Israel Seen as Fighting Peace

by Adam Morrow / Khaled Moussa al-Omrani
Inter Press Service
April 12, 2007

CAIRO - Israel’s rejection of the Arab peace initiative, which was reiterated at last month’s Arab Summit, drew emphatic criticism from Egyptian commentators. Although Israeli Prime Minister Ehud Olmert later called for peace talks with “moderate” Arab heads of state, most local political observers say Tel Aviv wants to have its cake and eat it too.”Olmert’s response was an attempt to normalise relations without responding to the initiative’s demands,” Mohamed Basyouni, former Egyptian ambassador to Israel and head of the committee for Arab affairs in the Shura Council (the upper consultative house of the Egyptian parliament) told IPS. “It was a totally unacceptable manoeuvre that puts the carriage before the horse.”

The Saudi-backed peace plan, first tabled at the 2002 Arab Summit in Beirut, offers across-the-board Arab recognition of Israel in exchange for core Palestinian demands.

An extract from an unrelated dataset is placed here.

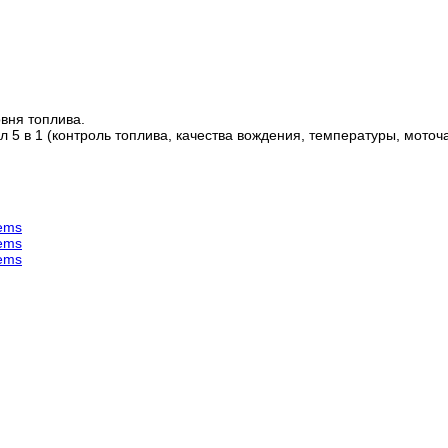
вня топлива.
 5 в 1 (контроль топлива, качества вождения, температуры, моточ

According to the proposal’s terms, Arab capitals would extend full diplomatic relations to the Jewish state in exchange for total Israeli withdrawal from territories occupied in 1967. The plan seeks a “just solution” to the Palestinian refugee issue on the basis of UN resolutions, and the establishment of a Palestinian state with East Jerusalem as its capital.